MPS1 and miR-21 inhibition affects GBM cell proliferation; while ectopic-expression of miR-21 protect GBM cells from MPS1 inhibition

Previously we have reported genetic and pharmaceutical blockades of MPS1 inhibit GBM cell proliferation by induction of mitotic catastrophe [5] and miR-21 has been shown to act as an anti-apoptotic factor in glioblastoma-derived cell lines [18 ,19]. Since, as demonstrated earlier, the endogenous miR-21 levels are depleted after MPS1 inhibition. Here, we hypothesized that its ectopic expression might confer protective effect on GBM cell survival. Analysis of survival rates by Luminescent cell viability assay showed a significant (P < 0.05) decrease in GBM cell proliferation (both U251 and U87) with MPS1 (siMPS1 (lane 4, Figure 4A, 4C) or NMSP715 (lane 3, Figure 4B, 4D)) or miR-21 (si miR-21) inhibition (lane 5, Figure 4A, 4C). Consistent with our hypothesis ectopic expression of miR-21 mimics after MPS1 inhibition (siMPS1 (lane 6, Figure 4A, 4C) or NMSP715 (lane 4, Figure 4B, 4D)) significantly (P < 0.05) but not totally rescued GBM cell attenuation. Notably, ectopic expression of miR-21 mimic alone had no negative effect on GBM cell growth (lane 3, Figure 4A, 4C & lane 2, Figure 4B, 4D), consistent with earlier reports [20]. These results clearly demonstrate MPS1 role in modulating miR-21 and GBM cell survival.

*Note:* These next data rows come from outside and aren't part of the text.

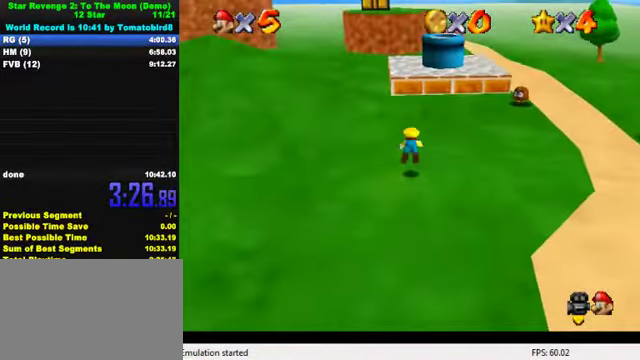
Gameplay with keyboard; each line is a JSON object with the keys held at the frame after it. "events" lists presses ("down") and releases ("up") of "a", "c", "ctrl", "d", "down", "left", "return", "right", "s", "shift", "up", "w", "x" and "y" between this image and that frame as [ms after this image, input, new state], when the widget could be followed in between. No other keys are recorded. Mouse input is not recorded.
{"keys": ["left", "up"], "events": [[200, "ctrl", "down"], [233, "shift", "down"], [333, "left", "down"], [366, "ctrl", "up"], [366, "shift", "up"]]}
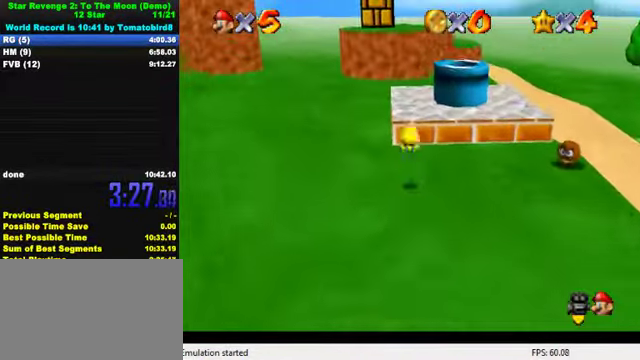
{"keys": ["up"], "events": [[167, "left", "up"], [234, "shift", "down"], [467, "shift", "up"]]}
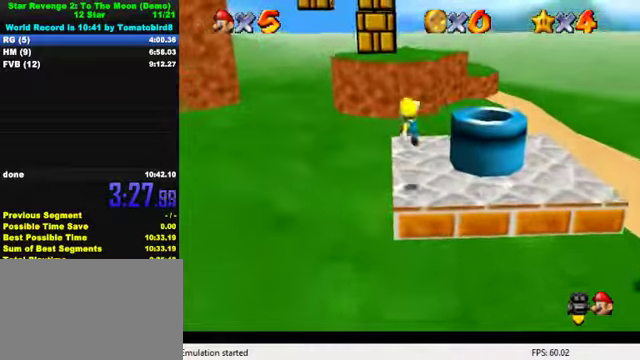
{"keys": ["up"], "events": [[34, "ctrl", "down"], [100, "ctrl", "up"]]}
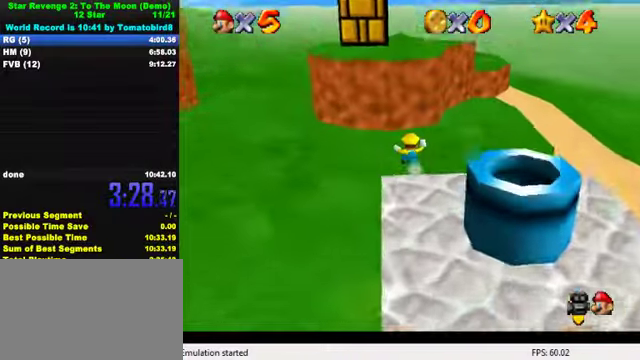
{"keys": ["left", "shift", "up"], "events": [[334, "shift", "down"], [400, "left", "down"]]}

Ectopic miR-21 expression protects GBM cells from MPS1 inhibition induced cell death.

Figure 4: Ectopic miR-21 expression protects GBM cells from MPS1 inhibition induced cell death. The human GBM cell lines U251 and U87 were transfected with si miR-21, siMPS1 and miR-21 mimic alone or co-transfected together as indicated in triplicates. For NMSP715 treated cells miR-21 mimics were transfected 2 hours prior drug treatment. Cell viability (Cell Titer Glo) was assessed after 5 days post treatments. scrambled siRNA and micro RNA mimic –ve controls were used. A., B. Represent bar graph % viability for U251 cells. C., D. Bar graph % viability for U87 cells. Data presented are the mean ± the standard deviation relative to control transfected cells. Student’s t test was performed and the level of significance * indicate p < 0.05.

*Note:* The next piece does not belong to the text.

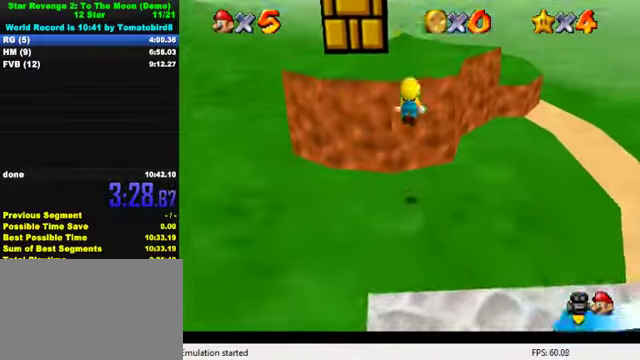
{"keys": ["shift", "up"], "events": [[234, "left", "up"], [334, "d", "down"], [367, "d", "up"], [434, "d", "down"], [500, "d", "up"]]}
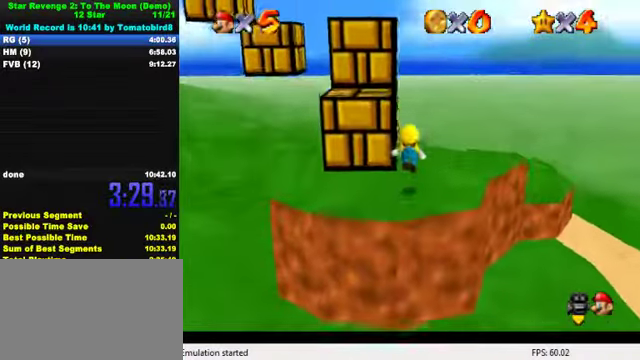
{"keys": ["left", "shift"], "events": [[67, "shift", "up"], [167, "shift", "down"], [200, "left", "down"], [267, "up", "up"], [367, "d", "down"], [367, "down", "down"], [467, "d", "up"], [500, "down", "up"]]}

MPS1 inhibition with NMSP715 induces tumor suppressor PDCD4 , MSH2 in GBM tumors in vivo

Previously we have reported MPS1 abrogation inhibits GBM tumor growth in vivo, with an enhanced radiation-induced tumor growth delay [5]. We here, next determined if the in vitro results would mimic in in vivo. Mice bearing U251 GBM tumors (~140 mm3) were randomized into two groups, vehicle treated controls and NMSP715 100 mg/kg (was delivered oral gavage). One day after drug treatment the mice were sacked and tumors were isolated at different time points. We noticed significant (P < 0.05) increase in PDCD4 and MSH2 levels at later time points with NMSP715 treatment (Figure 5A, 5B). These findings, further confirm MPS1 role in miR-21 modulation and its targets in an in vivo setup.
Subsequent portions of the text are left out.